Essas perguntas nos levam a refletir sobre os critérios de validação artística e a construção de categorias como “popular”. Podemos caminhar por uma revisão crítica dessas definições, pensando no “povo” como um conceito em transformação, que dialoga com questões de diversidade, representatividade e pertencimento.
A mostra questiona o conceito de “popular” como algo atribuído a ares étnicos, regionalistas, além de rótulos que limitam e estereotipam o lugar dos artistas. Pensando nisso, como podemos definir e explicar quem são os artistas e as artistas que compõem essa exposição?
Os artistas e as artistas dessa exposição são indivíduos cuja produção transcende os rótulos que lhes foram historicamente atribuídos. São criadores que, através de suas obras, expressam narrativas complexas, técnicas elaboradas e uma profunda conexão com suas comunidades e identidades culturais.
Como foi pensado o diálogo entre as obras e os artistas presentes na mostra? Todas as obras já faziam parte do acervo? Todas estão sendo expostas pela primeira vez?
O diálogo entre as obras foi cuidadosamente construído para revelar tanto os contrastes quanto as afinidades entre os artistas.

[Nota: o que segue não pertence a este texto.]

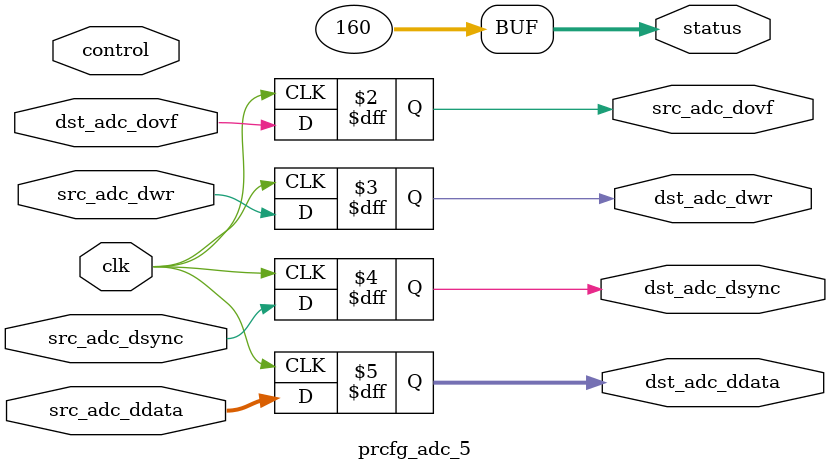
<source format=v>
module prcfg_adc_5 (
  clk,
  control,
  status,
  src_adc_dwr,
  src_adc_dsync,
  src_adc_ddata,
  src_adc_dovf,
  dst_adc_dwr,
  dst_adc_dsync,
  dst_adc_ddata,
  dst_adc_dovf
);
  localparam  RP_ID       = 8'hA0;
  parameter   CHANNEL_ID  = 0;
  input             clk;
  input   [31:0]    control;
  output  [31:0]    status;
  input             src_adc_dwr;
  input             src_adc_dsync;
  input   [31:0]    src_adc_ddata;
  output            src_adc_dovf;
  output            dst_adc_dwr;
  output            dst_adc_dsync;
  output  [31:0]    dst_adc_ddata;
  input             dst_adc_dovf;
  reg               dst_adc_dwr;
  reg               dst_adc_dsync;
  reg     [31:0]    dst_adc_ddata;
  reg               src_adc_dovf;
  assign status = {24'h0, RP_ID};
  always @(posedge clk) begin
    dst_adc_dwr    <= src_adc_dwr;
    dst_adc_dsync  <= src_adc_dsync;
    dst_adc_ddata  <= src_adc_ddata;
    src_adc_dovf   <= dst_adc_dovf;
  end
endmodule
</source>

A ideia era criar um percurso expositivo que mostrasse não só as singularidades de cada peça, mas também evidenciasse como elas se complementam na construção de uma narrativa coletiva. Todas as obras já faziam parte do nosso acervo. Embora nem todas sejam inéditas, muitas estão sendo apresentadas ao público em novos contextos, com leituras atualizadas que enriquecem sua compreensão.

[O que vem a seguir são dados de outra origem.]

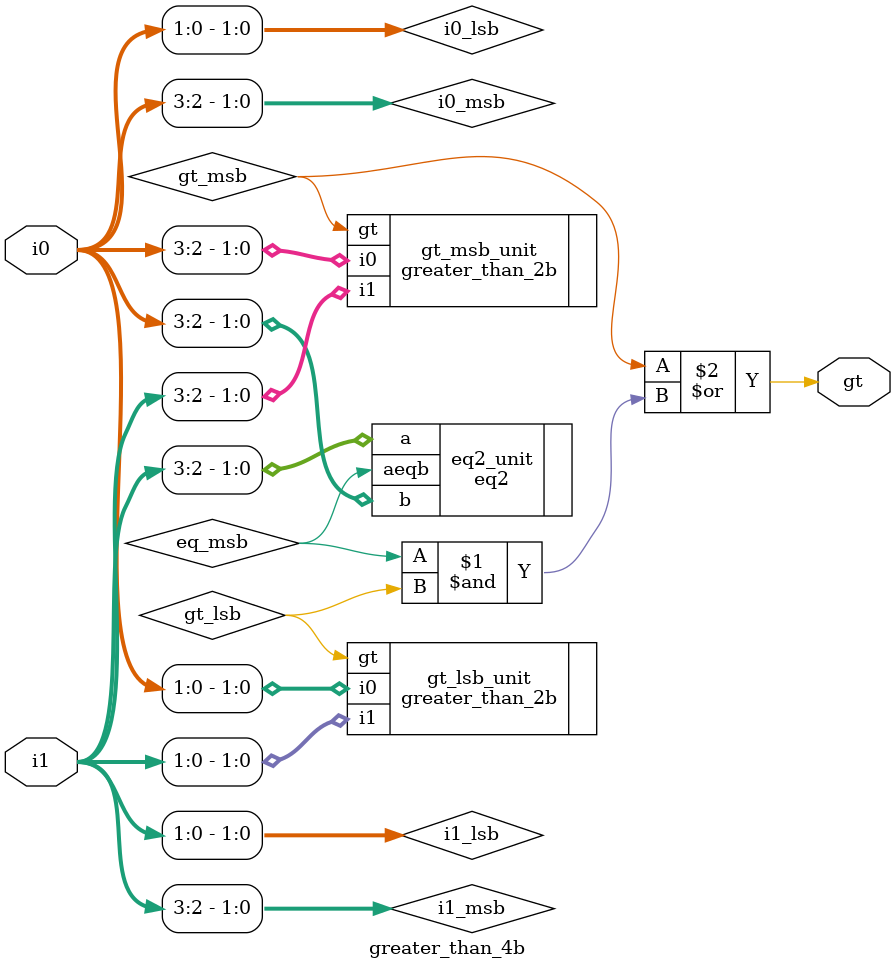
<source format=v>

module greater_than_4b
    (
    input  wire[3:0] i1, i0,
    output wire      gt
    );
    
    // signal declaration
    wire[1:0] i1_msb, i0_msb;  // upper 2 bits of input
    wire[1:0] i1_lsb, i0_lsb;  // lower 2 bits of input
    assign i1_lsb = i1[1:0];
    assign i1_msb = i1[3:2];
    assign i0_lsb = i0[1:0];
    assign i0_msb = i0[3:2];
    
    wire gt_lsb;  // true when i1_lsb > i0_lsb
    wire gt_msb;  // true when i1_msb > i0_msb
    wire eq_msb;  // truen when i1_msb == i0_msb
    
    // 2 2-bit greater-than circuit instances
    greater_than_2b gt_lsb_unit (.i1(i1_lsb), .i0(i0_lsb), .gt(gt_lsb));
    greater_than_2b gt_msb_unit (.i1(i1_msb), .i0(i0_msb), .gt(gt_msb));
    
    // 1 2-bit equal circuit
    eq2 eq2_unit (.a(i1_msb), .b(i0_msb), .aeqb(eq_msb));

    // if i1_msb > i0_msb, then i1 > i0
    // if i1_msb == i0_msb and if i1_lsb > i0_lsb, then i1 > i0
    assign gt = gt_msb | (eq_msb & gt_lsb);
    
endmodule

</source>
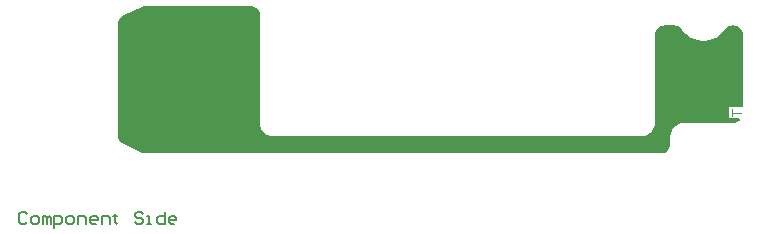
<source format=gbr>
G04 Layer_Physical_Order=1*
G04 Layer_Color=255*
%FSLAX43Y43*%
%MOMM*%
%TF.FileFunction,Copper,L1,Top,Signal*%
%TF.Part,Single*%
G01*
G75*
%TA.AperFunction,NonConductor*%
%ADD10C,0.100*%
%ADD11C,0.150*%
%TA.AperFunction,ViaPad*%
%ADD12C,2.000*%
%ADD13C,0.610*%
G36*
X1284Y6056D02*
X1459Y5995D01*
X1615Y5896D01*
X1746Y5765D01*
X1845Y5609D01*
X1906Y5434D01*
X1928Y5241D01*
Y-3800D01*
X1931Y-3809D01*
X1929Y-3818D01*
X1954Y-4043D01*
X1963Y-4059D01*
X1962Y-4078D01*
X2037Y-4292D01*
X2049Y-4306D01*
X2053Y-4325D01*
X2173Y-4516D01*
X2188Y-4527D01*
X2196Y-4545D01*
X2355Y-4704D01*
X2373Y-4712D01*
X2384Y-4727D01*
X2575Y-4847D01*
X2594Y-4851D01*
X2608Y-4863D01*
X2822Y-4938D01*
X2841Y-4937D01*
X2857Y-4946D01*
X3082Y-4971D01*
X3091Y-4969D01*
X3100Y-4972D01*
X34200D01*
X34209Y-4969D01*
X34218Y-4971D01*
X34443Y-4946D01*
X34459Y-4937D01*
X34478Y-4938D01*
X34692Y-4863D01*
X34706Y-4851D01*
X34725Y-4847D01*
X34916Y-4727D01*
X34927Y-4712D01*
X34945Y-4704D01*
X35104Y-4545D01*
X35112Y-4527D01*
X35127Y-4516D01*
X35247Y-4325D01*
X35251Y-4306D01*
X35263Y-4292D01*
X35338Y-4078D01*
X35337Y-4059D01*
X35346Y-4043D01*
X35371Y-3818D01*
X35369Y-3809D01*
X35372Y-3800D01*
Y3591D01*
X35394Y3784D01*
X35455Y3959D01*
X35554Y4115D01*
X35685Y4246D01*
X35841Y4345D01*
X36016Y4406D01*
X36209Y4428D01*
X37008D01*
X37216Y4402D01*
X37403Y4331D01*
X37567Y4218D01*
X37712Y4054D01*
X37712Y4054D01*
X38034Y3690D01*
X38052Y3681D01*
X38063Y3664D01*
X38462Y3388D01*
X38482Y3383D01*
X38497Y3369D01*
X38950Y3197D01*
X38971Y3197D01*
X38989Y3187D01*
X39470Y3129D01*
X39490Y3134D01*
X39510Y3129D01*
X39991Y3187D01*
X40009Y3197D01*
X40030Y3197D01*
X40483Y3369D01*
X40498Y3383D01*
X40518Y3388D01*
X40917Y3664D01*
X40928Y3681D01*
X40946Y3690D01*
X41268Y4054D01*
X41268Y4054D01*
X41413Y4218D01*
X41577Y4331D01*
X41764Y4402D01*
X41972Y4428D01*
X41991D01*
X42184Y4406D01*
X42359Y4345D01*
X42515Y4246D01*
X42646Y4115D01*
X42745Y3959D01*
X42806Y3784D01*
X42828Y3591D01*
Y-2470D01*
X41667D01*
Y-3457D01*
X42525D01*
X42578Y-3584D01*
X42515Y-3646D01*
X42359Y-3745D01*
X42184Y-3806D01*
X41991Y-3828D01*
X37850D01*
X37841Y-3831D01*
X37832Y-3829D01*
X37607Y-3854D01*
X37591Y-3863D01*
X37572Y-3862D01*
X37358Y-3937D01*
X37344Y-3949D01*
X37325Y-3953D01*
X37134Y-4073D01*
X37123Y-4088D01*
X37105Y-4096D01*
X36946Y-4255D01*
X36938Y-4273D01*
X36923Y-4284D01*
X36803Y-4475D01*
X36799Y-4494D01*
X36787Y-4508D01*
X36712Y-4722D01*
X36713Y-4741D01*
X36704Y-4757D01*
X36679Y-4982D01*
X36681Y-4991D01*
X36678Y-5000D01*
Y-5591D01*
X36656Y-5784D01*
X36595Y-5959D01*
X36496Y-6115D01*
X36365Y-6246D01*
X36209Y-6345D01*
X36034Y-6406D01*
X35841Y-6428D01*
X-7709Y-6428D01*
X-7897Y-6407D01*
X-8076Y-6346D01*
X-9581Y-5644D01*
X-9749Y-5542D01*
X-9882Y-5411D01*
X-9983Y-5253D01*
X-10045Y-5076D01*
X-10068Y-4881D01*
Y4531D01*
X-10045Y4726D01*
X-9983Y4903D01*
X-9882Y5061D01*
X-9749Y5192D01*
X-9581Y5294D01*
X-8076Y5996D01*
X-7897Y6057D01*
X-7709Y6078D01*
X1091D01*
X1284Y6056D01*
D02*
G37*
D10*
X41894Y-3230D02*
Y-2697D01*
Y-2963D01*
X42694D01*
D11*
X-8464Y-12365D02*
X-8631Y-12198D01*
X-8464Y-12365D02*
X-8131D01*
X-7964Y-12198D01*
Y-12032D01*
X-8131Y-11865D01*
X-8464D01*
X-8631Y-11699D01*
Y-11532D01*
X-8464Y-11365D01*
X-8131D01*
X-7964Y-11532D01*
X-7631Y-11699D02*
X-7465D01*
Y-12365D01*
X-7298D01*
X-7631D01*
X-6631D02*
X-6798Y-12198D01*
Y-11865D01*
X-6631Y-11699D01*
X-6132D01*
Y-11365D02*
Y-12365D01*
X-6631D01*
X-5632D02*
X-5798Y-12198D01*
Y-11865D01*
X-5632Y-11699D01*
X-5299D01*
X-5132Y-11865D01*
Y-12032D01*
X-5798D01*
X-5632Y-12365D02*
X-5299D01*
X-10130D02*
X-10297Y-12198D01*
Y-11699D01*
X-10464D01*
X-10130D01*
X-10297D01*
Y-11532D01*
X-10963Y-11699D02*
X-10797Y-11865D01*
Y-12365D01*
X-11463D02*
Y-11699D01*
X-10963D01*
X-11963D02*
X-11796Y-11865D01*
Y-12032D01*
X-12463D01*
Y-12198D02*
Y-11865D01*
X-12296Y-11699D01*
X-11963D01*
Y-12365D02*
X-12296D01*
X-12463Y-12198D01*
X-12796Y-12365D02*
Y-11865D01*
X-12963Y-11699D01*
X-13463D01*
Y-12365D01*
X-13962D02*
X-13796Y-12198D01*
Y-11865D01*
X-13962Y-11699D01*
X-14296D01*
X-14462Y-11865D01*
Y-12198D01*
X-14296Y-12365D01*
X-13962D01*
X-14962D02*
X-15462D01*
Y-12698D02*
Y-11699D01*
X-14962D01*
X-14796Y-11865D01*
Y-12198D01*
X-14962Y-12365D01*
X-15795D02*
Y-11865D01*
X-15962Y-11699D01*
X-16128Y-11865D01*
Y-12365D01*
Y-11865D01*
X-16295Y-11699D01*
X-16462D01*
Y-12365D01*
X-16961D02*
X-16795Y-12198D01*
Y-11865D01*
X-16961Y-11699D01*
X-17295D01*
X-17461Y-11865D01*
Y-12198D01*
X-17295Y-12365D01*
X-16961D01*
X-17961D02*
X-17795Y-12198D01*
X-17961Y-12365D02*
X-18294D01*
X-18461Y-12198D01*
Y-11532D01*
X-18294Y-11365D01*
X-17961D01*
X-17795Y-11532D01*
D12*
X36850Y0D02*
D03*
X0Y0D02*
D03*
D13*
X20099Y-5684D02*
D03*
X21923Y-5677D02*
D03*
X18246Y-5647D02*
D03*
%TF.MD5,101e7724068b4b296983ea89b6fa58e0*%
M02*

</source>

Como tem sido o retorno do público? Poderiam citar reações comuns, que têm chamado a atenção?
O retorno do público tem sido interessante, carregado de descobertas. Muitos visitantes expressam surpresa ao perceber a complexidade e a sofisticação das obras expostas, destacando a quebra de preconceitos sobre o que é considerado “popular”. Há também relatos de pessoas que se identificam profundamente com as peças, conectando-as a memórias pessoais ou histórias familiares. Reações comuns incluem um sentimento de pertencimento e orgulho, especialmente entre visitantes negros, que veem ali um reflexo de suas culturas e tradições valorizadas em um espaço tão importante. Isso confirma o impacto transformador da exposição.
Laura de Las Casas é jornalista, especializada em comunicação política e educação midiática. Atua na área de conflitos socioambientais e direitos humanos em Minas Gerais e gosta de escrever sobre as histórias que encontra pelas frestas.